La situazione dei ragazzi in questi quartieri spesso è tragica perché mancano di tutto e soprattutto di una alimentazione basica. Per le strade di Esmeralda i piccolini giocano in mezzo a pericolosi, sporchi, ammalati cani randagi, e a mezzogiorno non hanno nulla da mangiare. La Caritas di Bogotà ha così iniziato a servire dei pasti caldi, ma occorreva un luogo in cui riscaldare il cibo e servire i pasti caldi. E così lo scorso anno a maggio 2023 la nostra Fondazione ha accolto con entusiasmo la richiesta scritta del Cardinale di Bogotà ed ha finanziato i lavori! Ne è risultato un bellissimo refettorio pieno di bambini e di mamme; oltre ad essere un refettorio diviene così anche luogo di socializzazione.

Ed ecco il racconto di ieri.

La cerimonia è fissata per le 14,30 orario in cui i bambini terminano la scuola. Padre Jorge guida la macchina con noi anche Adriana, la sorella di don Giorgio. Lasciamo la metropoli di circa  due milioni di abitanti e iniziamo a salire. Bogotà è alta 2600 metri ed il verde comincia a farsi vedere, prima in maniera modesta poi sempre più prepotente ed il suo incanto ti prende il cuore. Zone completamente verdi di prati ed alberi si alternano a speroni di roccia grigia bellissima. La strada da asfaltata diventa sterrata e la baraccopoli appare ai nostri occhi: sono tutte abitazioni in lamiera, qualche edificio in mattoni riscattato alla legalità. Il fuoristrada di Jorge si inerpica per le viuzze e piano piano giungiamo ad uno spiazzo che ben conosco. Vi è gente del luogo, alcuni sacerdoti tra i quali il rappresentante del Cardinale che incontreremo lunedì… vi sono i catechisti ed il diacono e con molta sorpresa anche una rete televisiva conosciuta a livello nazionale. Appena giunto la giornalista mi pone alcune domande sulla nostra Fondazione e sull’ opera che abbiamo costruito. Poi mi salutano i catechisti, i preti ed i ragazzi.

§ VOCI ESTRATTE

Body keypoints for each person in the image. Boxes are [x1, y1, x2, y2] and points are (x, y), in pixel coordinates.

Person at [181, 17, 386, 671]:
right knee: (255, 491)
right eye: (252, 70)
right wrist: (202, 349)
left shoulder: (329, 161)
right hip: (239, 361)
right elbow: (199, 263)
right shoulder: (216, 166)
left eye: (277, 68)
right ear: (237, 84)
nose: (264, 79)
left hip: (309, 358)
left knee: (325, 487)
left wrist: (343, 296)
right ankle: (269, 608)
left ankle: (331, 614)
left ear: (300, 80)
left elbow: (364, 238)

§ REQUISITI DELL'ESERCIZIO
a - Traduci in inglese questa frase dell'estratto sul refettorio di Bogotà: «La cerimonia è fissata per le 14,30 orario in cui i bambini terminano la scuola.»
b - Riproduci fedelmente il tratto dell'estratto sul refettorio di Bogotà che va da "La situazione dei" fino a "racconto di ieri.".

§ RISPOSTE PER VOCE
a - The ceremony is set for 2:30 p.m., the time when the children finish school.

b -
La situazione dei ragazzi in questi quartieri spesso è tragica perché mancano di tutto e soprattutto di una alimentazione basica. Per le strade di Esmeralda i piccolini giocano in mezzo a pericolosi, sporchi, ammalati cani randagi, e a mezzogiorno non hanno nulla da mangiare. La Caritas di Bogotà ha così iniziato a servire dei pasti caldi, ma occorreva un luogo in cui riscaldare il cibo e servire i pasti caldi. E così lo scorso anno a maggio 2023 la nostra Fondazione ha accolto con entusiasmo la richiesta scritta del Cardinale di Bogotà ed ha finanziato i lavori! Ne è risultato un bellissimo refettorio pieno di bambini e di mamme; oltre ad essere un refettorio diviene così anche luogo di socializzazione.

Ed ecco il racconto di ieri.